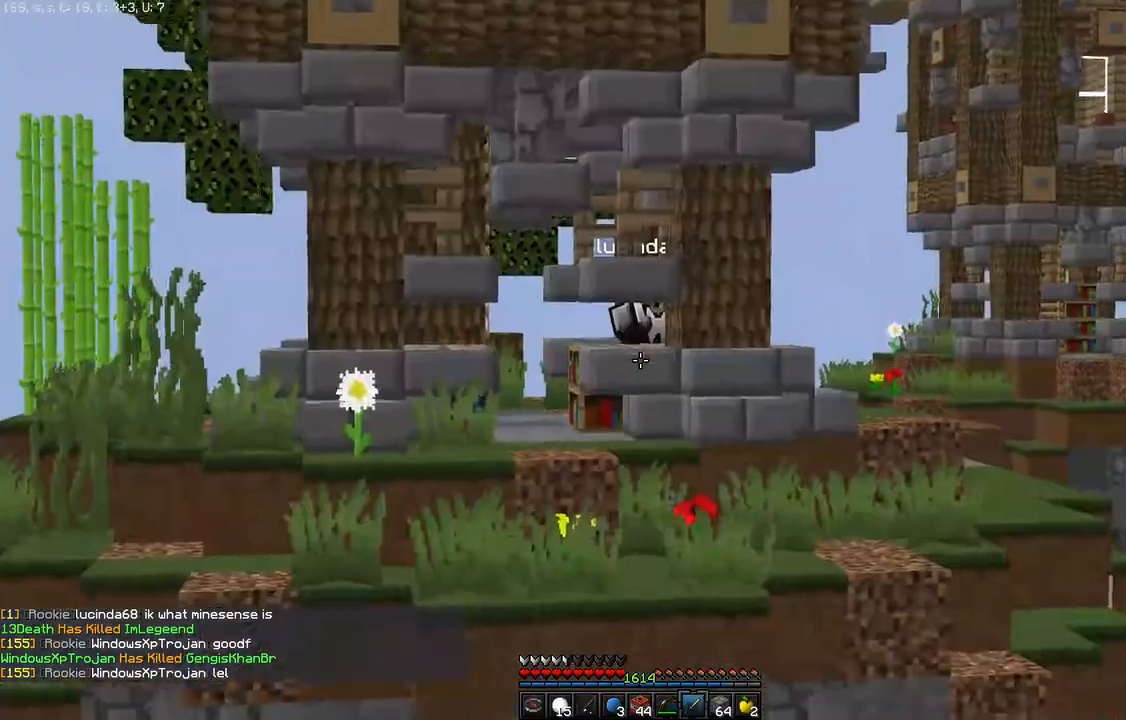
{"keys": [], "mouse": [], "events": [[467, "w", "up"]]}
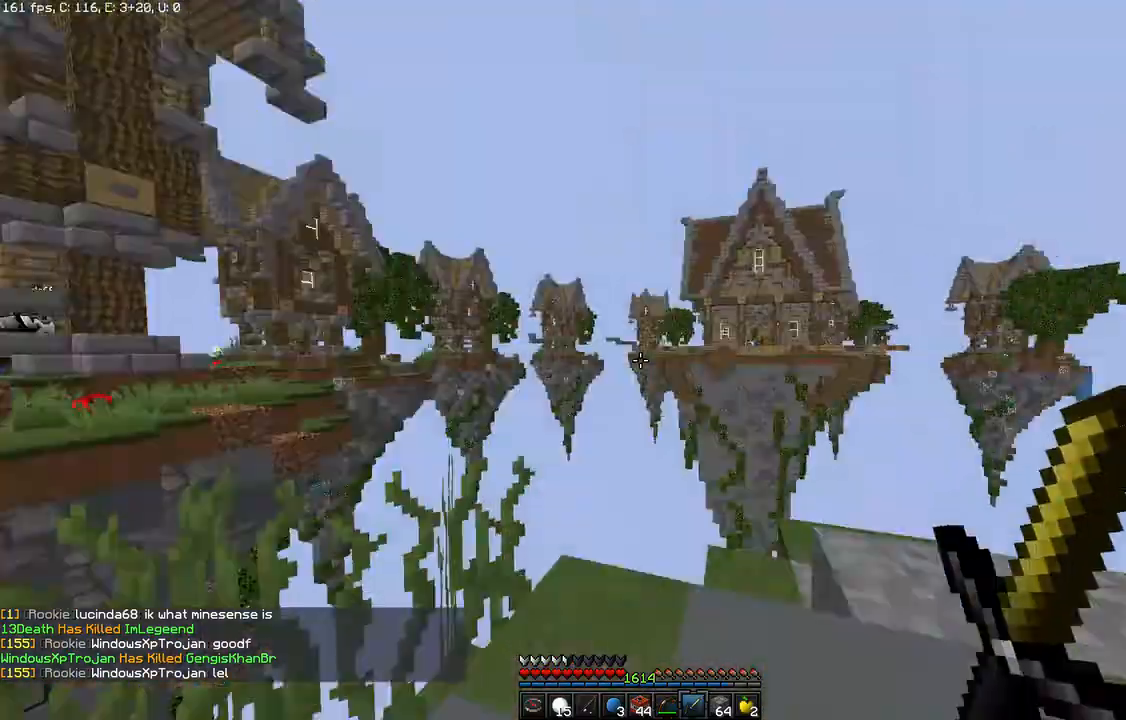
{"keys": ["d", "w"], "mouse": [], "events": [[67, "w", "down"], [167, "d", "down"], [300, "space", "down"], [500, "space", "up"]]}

...

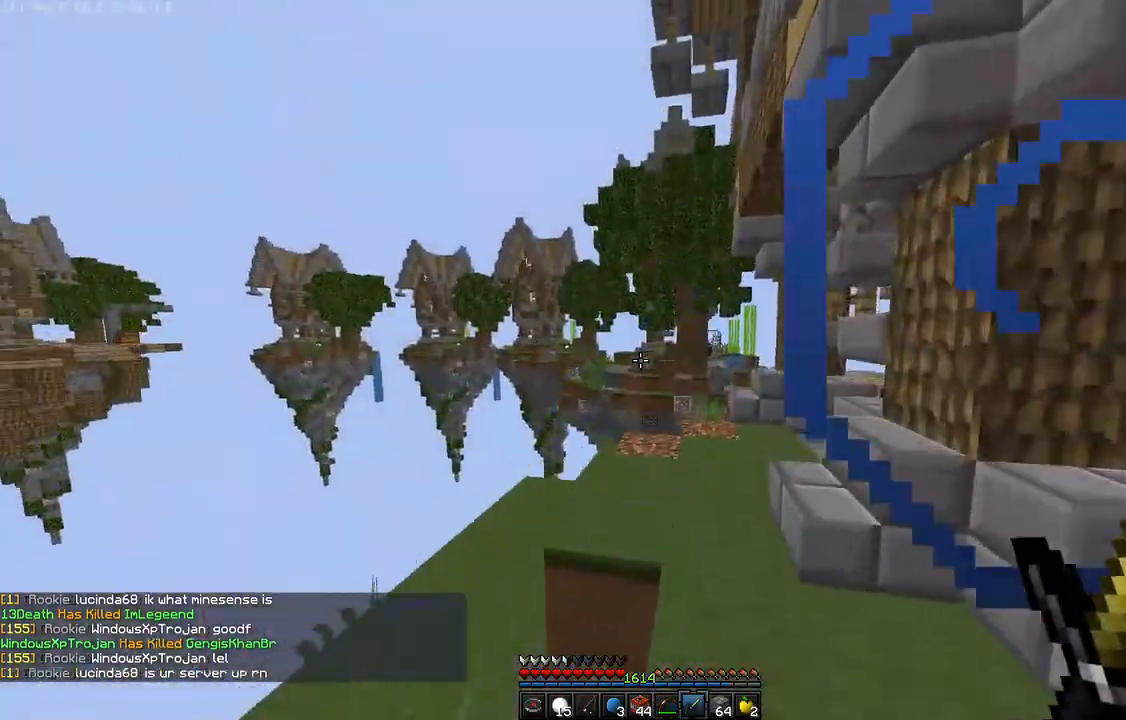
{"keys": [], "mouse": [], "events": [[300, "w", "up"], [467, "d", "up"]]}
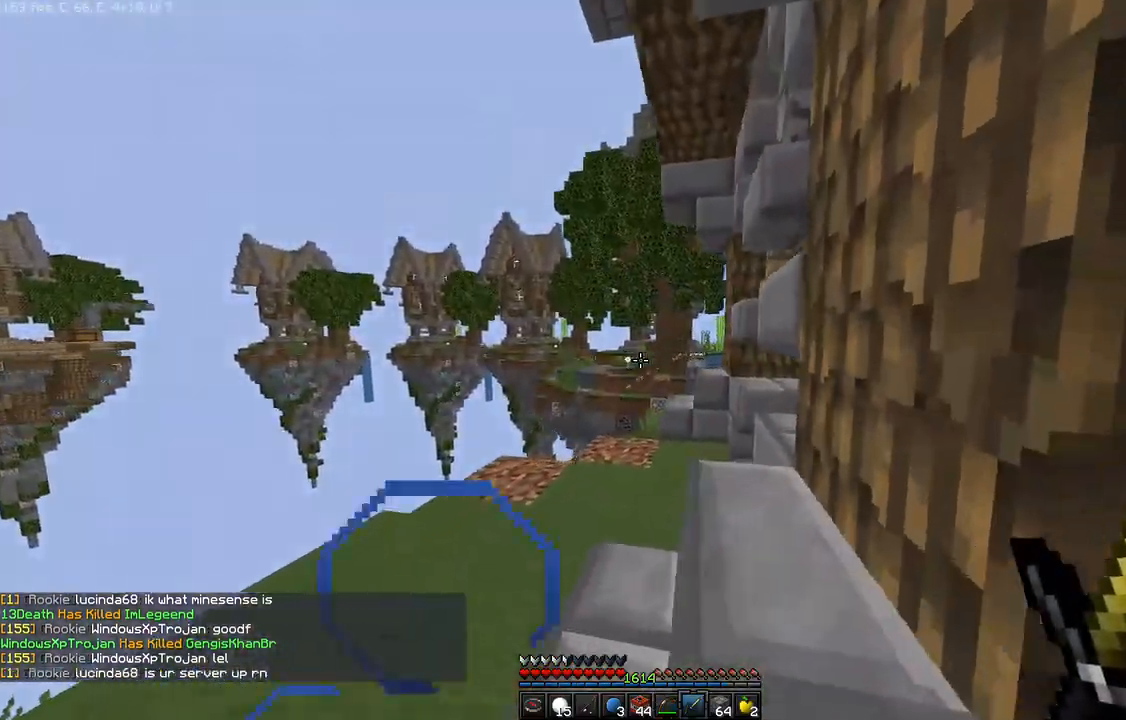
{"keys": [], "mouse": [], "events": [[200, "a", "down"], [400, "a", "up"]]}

## Activity
Check each line of the records above for the string "down", and report every line that has it.

## Output
{"keys": ["d", "w"], "mouse": [], "events": [[67, "w", "down"], [167, "d", "down"], [300, "space", "down"], [500, "space", "up"]]}
{"keys": [], "mouse": [], "events": [[200, "a", "down"], [400, "a", "up"]]}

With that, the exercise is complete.